Only pinheaded pedants remember historical dates, I suppose; but it does matter when things actually happened. For example, when Truman and Marshall thwarted the Soviets in Berlin in 1947 or Kennedy went head-to-head against Khrushchev in 1962, they were exercising genuine courage against a veritable threat; but when Reagan made the Evil Empire speech in 1982, he was like a hunter’s kid exalting over an expiring bear as if he were the one who shot the animal. The ideological mojo of communism dissipated long before the regime’s military and economic power; and by Brezhnev’s era, the empire wasn’t even particularly evil as empires go—the aging bureaucrats who ran the show lacked the ruthlessness of their predecessors. The Commissar class had been among the victims of Stalin’s purges. They weren’t interested in reverting to a system of terror; and they were no longer true believers themselves. Their system was indeed authoritarian and repressive, but it was also utterly lacking in dynamism. Critics of the redoubtable Communism of the 30’s wrote tragic novels like Darkness at Noon. The favored genre of great age of Samzdat was satire that made rueful fun of a decaying social system and the moral and intellectual mediocrity that went with it.

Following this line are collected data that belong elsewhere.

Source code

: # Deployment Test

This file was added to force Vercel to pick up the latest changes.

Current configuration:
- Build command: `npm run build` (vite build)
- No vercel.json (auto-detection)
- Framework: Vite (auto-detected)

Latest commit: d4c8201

I danced with delight as the Soviet Union collapsed and Eastern Europe and the various republics regained their independence; but I have since come to wonder whether the Fall of Communism, or more accurately, the way that Communism fell, made things better or worse. Certainly the Russian people have paid an enormous biological cost for the collapse of the old order—the life expectancy and infant mortality statistics are quite dismaying—but it isn’t even clear that the end of the Cold War was good for the West since America without a credible rival may itself turn out to be an evil empire.